My grandmother’s decision to initiate an assessment for learning difficulties stemmed from her belief that my struggles were not due to a lack of effort. Once the evaluation began, I was subjected to a series of questions aimed at gauging my cognitive abilities. When I was eventually informed that I had dyslexia, it felt as though a weight had been lifted, yet I grappled with the implications of this label. My initial reaction was one of frustration and disappointment—an overwhelming sense that the diagnosis was a reflection of my intelligence or worth.
For some time, I allowed sadness to morph into anger, using it as a tool for escape. My emotional turmoil was exacerbated by external circumstances, including my grandfather’s hospitalization and the strains of adolescence. Nevertheless, I learned that life continues to unfold, regardless of personal struggles or losses. My dyslexia became a part of my identity, one that I needed to accept and manage rather than evade. I recognized that seeking help and allowing myself additional time for tasks was not a sign of weakness but a step toward cultivating better self-understanding and self-love.

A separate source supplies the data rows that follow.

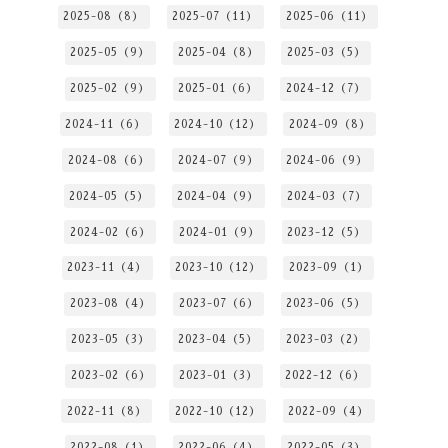
2025-08（8）
2025-07（11）
2025-06（11）
2025-05（9）
2025-04（8）
2025-03（5）
2025-02（9）
2025-01（6）
2024-12（7）
2024-11（6）
2024-10（12）
2024-09（8）
2024-08（6）
2024-07（9）
2024-06（9）
2024-05（5）
2024-04（9）
2024-03（7）
2024-02（6）
2024-01（9）
2023-12（5）
2023-11（4）
2023-10（12）
2023-09（1）
2023-08（4）
2023-07（6）
2023-06（5）
2023-05（3）
2023-04（5）
2023-03（2）
2023-02（6）
2023-01（3）
2022-12（6）
2022-11（8）
2022-10（12）
2022-09（4）
2022-08（1）
2022-06（4）
2022-05（3）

Ultimately, I faced a choice: to continue running from my challenges or embrace them as integral to my journey. I chose the latter, learning to appreciate not only my strengths but also the hurdles I have encountered. Each misstep and setback contributes to the person I am today, and even the aspects of myself that require extra support are deserving of acceptance. The experience of living with dyslexia has shaped my resilience and will continue to influence my aspirations and self-perception as I navigate my future.